The definition of a currency relies on :

  • Easy portability
  • Easiness to divide in smaller pieces (smaller portions)
  • Large acceptance by sellers

Intrinsic value is a debatable concept. Of course. We know this since Carl Menger.

Depleted uranium is highly carcinogenic, teratogenic etc. when inhalated, ingested… (see my full list of peer reviewed articles on this through florentpirot.blog/publi) but presents a high value when recycled in nuclear reactors for plutonium 239. With for instance this concept it can be recycled easily and in good conditions without criticity into electricity production. Subcritical reactors are intrinsically safe and reliable. Nuclear fusion devices also allow recycling with their very fast neutrons in an even more flexible and efficient way, it’s their only useful use actually.

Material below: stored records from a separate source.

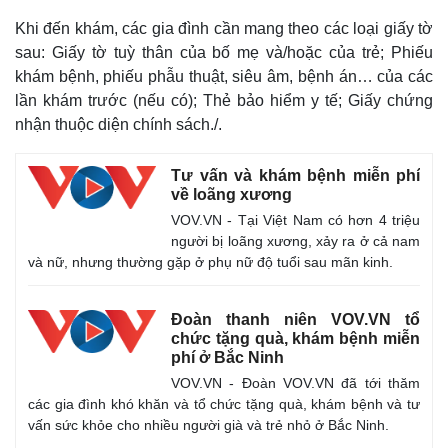
Khi đến khám, các gia đình cần mang theo các loại giấy tờ
sau: Giấy tờ tuỳ thân của bố mẹ và/hoặc của trẻ; Phiếu
khám bệnh, phiếu phẫu thuật, siêu âm, bệnh án… của các
lần khám trước (nếu có); Thẻ bảo hiểm y tế; Giấy chứng
nhận thuộc diện chính sách./.
Tư vấn và khám bệnh miễn phí
về loãng xương
VOV.VN - Tại Việt Nam có hơn 4 triệu
người bị loãng xương, xảy ra ở cả nam
Thế giới
Multimedia
và nữ, nhưng thường gặp ở phụ nữ độ tuổi sau mãn kinh.
Quan sát
Video
Cuộc sống đó đây
Ảnh
Đoàn thanh niên VOV.VN tổ
Hồ sơ
E-Magazine
chức tặng quà, khám bệnh miễn
Infographic
phí ở Bắc Ninh
VOV.VN - Đoàn VOV.VN đã tới thăm
các gia đình khó khăn và tổ chức tặng quà, khám bệnh và tư
vấn sức khỏe cho nhiều người già và trẻ nhỏ ở Bắc Ninh.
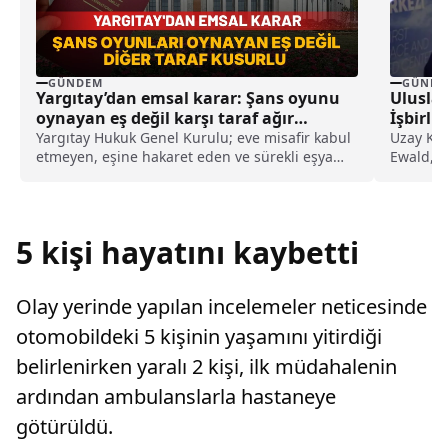
GÜNDEM
GÜNDE
Yargıtay’dan emsal karar: Şans oyunu
Ulusla
oynayan eş değil karşı taraf ağır
İşbirliğ
kusurlu sayıldı
Yargıtay Hukuk Genel Kurulu; eve misafir kabul
Uzay Kaş
etmeyen, eşine hakaret eden ve sürekli eşya
Ewald, U
değiştirerek masraf çıkaran kadını ağır kusurlu
karşılaşı
sayarak, kadının eşine tazminat ödemesine
karar verdi.
5 kişi hayatını kaybetti
Olay yerinde yapılan incelemeler neticesinde
otomobildeki 5 kişinin yaşamını yitirdiği
belirlenirken yaralı 2 kişi, ilk müdahalenin
ardından ambulanslarla hastaneye
götürüldü.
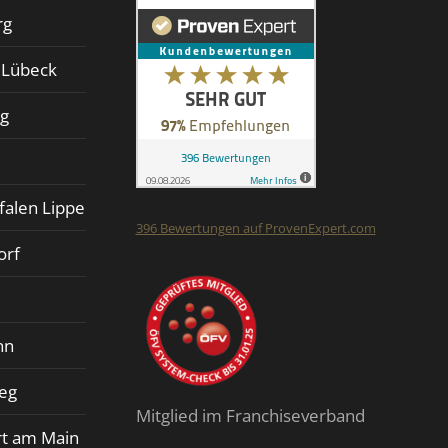
rg
d Lübeck
rg
falen Lippe
396
Bewertungen auf ProvenExpert.com
orf
Finalit StoneCare
nn
ieg
Mitglied im Franchiseverband
rt am Main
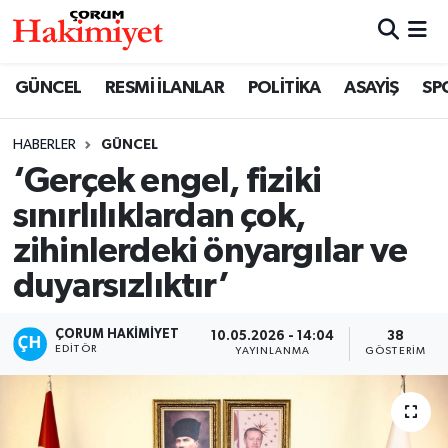
SPOR
Nöbetçi Eczaneler
GÜNCEL
RESMİ İLANLAR
POLİTİKA
ASAYİŞ
SP
POLİTİKA
Hava Durumu
HABERLER
GÜNCEL
‘Gerçek engel, fiziki
SAĞLIK
Çorum Namaz Vakitleri
sınırlılıklardan çok,
ASAYİŞ
Trafik Durumu
zihinlerdeki önyargılar ve
duyarsızlıktır’
EKONOMİ
Süper Lig Puan Durumu ve Fikstür
GÜNCEL
Tüm Manşetler
ÇORUM HAKIMIYET
10.05.2026 - 14:04
38
EDITÖR
YAYINLANMA
GÖSTERIM
AKTÜEL
Son Dakika Haberleri
EĞİTİM
Haber Arşivi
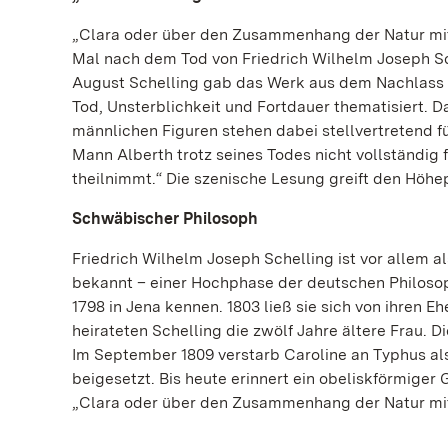
„Clara oder über den Zusammenhang der Natur mit 
Mal nach dem Tod von Friedrich Wilhelm Joseph Sche
August Schelling gab das Werk aus dem Nachlass he
Tod, Unsterblichkeit und Fortdauer thematisiert. D
männlichen Figuren stehen dabei stellvertretend fü
Mann Alberth trotz seines Todes nicht vollständig fo
theilnimmt.“ Die szenische Lesung greift den Hö
Schwäbischer Philosoph
Friedrich Wilhelm Joseph Schelling ist vor allem 
bekannt – einer Hochphase der deutschen Philosop
1798 in Jena kennen. 1803 ließ sie sich von ihren
heirateten Schelling die zwölf Jahre ältere Frau. D
Im September 1809 verstarb Caroline an Typhus al
beigesetzt. Bis heute erinnert ein obeliskförmiger
„Clara oder über den Zusammenhang der Natur mit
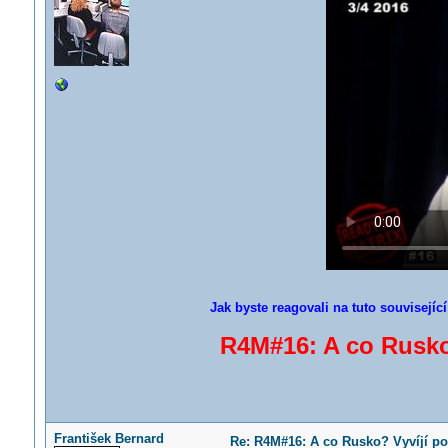
Jak byste reagovali na tuto souvisejíc
R4M#16: A co Rusko
František Bernard
Re: R4M#16: A co Rusko? Vyvíjí po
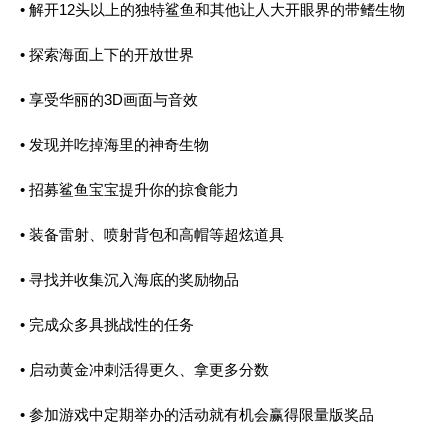
• 解开12头以上的独特鲨鱼和其他让人大开眼界的带鳍生物
• 探索海面上下的开放世界
• 享受华丽的3D画面与音效
• 发现并吃掉海里的神奇生物
• 招募鲨鱼宝宝提升你的掠食能力
• 装备雷射、喷射背包和高帽等超炫道具
• 寻找并收集沉入海底的奖励物品
• 完成众多具挑战性的任务
• 启动黄金冲刺活得更久、拿更多分数
• 参加游戏中定期举办的活动就有机会赢得限量版奖品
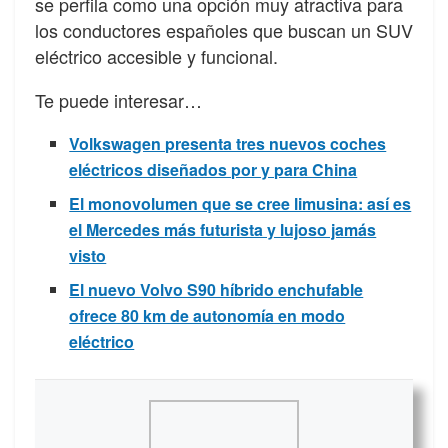
se perfila como una opción muy atractiva para
los conductores españoles que buscan un SUV
eléctrico accesible y funcional.
Te puede interesar…
Volkswagen presenta tres nuevos coches
eléctricos diseñados por y para China
El monovolumen que se cree limusina: así es
el Mercedes más futurista y lujoso jamás
visto
El nuevo Volvo S90 híbrido enchufable
ofrece 80 km de autonomía en modo
eléctrico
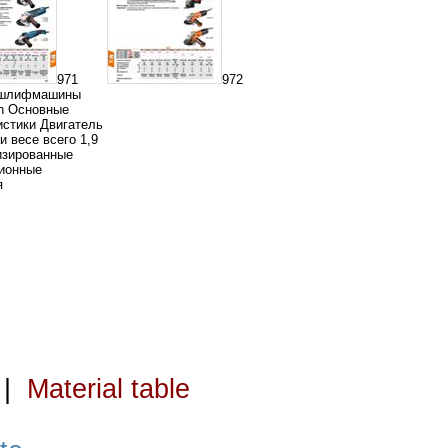
971
972
 шлифмашины
h Основные
истики Двигатель
и весе всего 1,9
мизированные
ионные
я
|
Material table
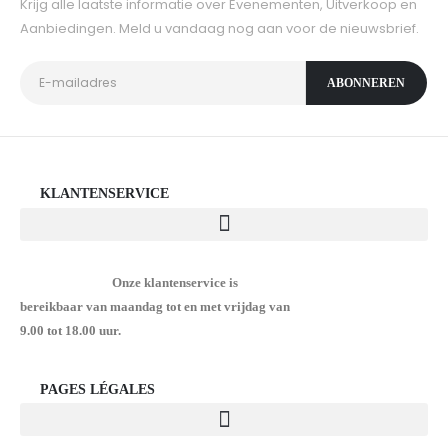
Krijg alle laatste informatie over Evenementen, Uitverkoop en
Aanbiedingen. Meld u vandaag nog aan voor de nieuwsbrief.
KLANTENSERVICE
Onze klantenservice is
bereikbaar van maandag tot en met vrijdag van
9.00 tot 18.00 uur.
PAGES LÉGALES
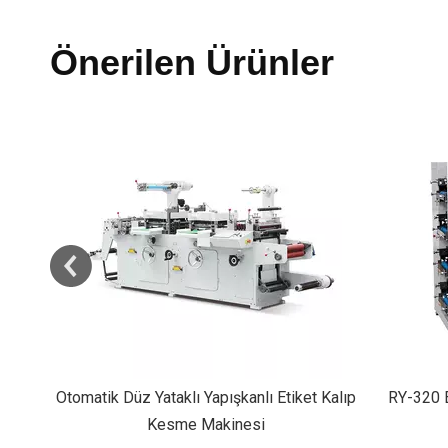
Önerilen Ürünler
t Kalıp
RY-320 Etiket Flekso Baskı Makinası
Tam Otoma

DU is a tender metal, easy to cut in small pieces (even more ductile than gold). It’s easily recognizable (more than gold) too. Its intrinsic energy gives it a face value. The market also represents a natural deterrence against terrorists longing for bombs because with a stable market for DU, the high price (that should be, hence, higher than gold ! U238’s qualities are related to its atomic mass, as gold’s qualities are.) is in itself a barrier. The DU could be carried in small hermetic boxes, that are enough to shield the alpha decay.

This article is solely theoretical. A metallic money has defects. DU is certainly more valuable than gold. But we don’t use gold anymore as currency for some reasons that include the dematerialization of exchanges. And in that DU has no more assets than gold, it’s nevertheless interesting to look at interstate exchanges of depleted uranium in the perspective of banking. The security around depleted uranium repositories is of course another “price”. Nevertheless dematerialized exchanges need energy and for this too, there’s depleted uranium.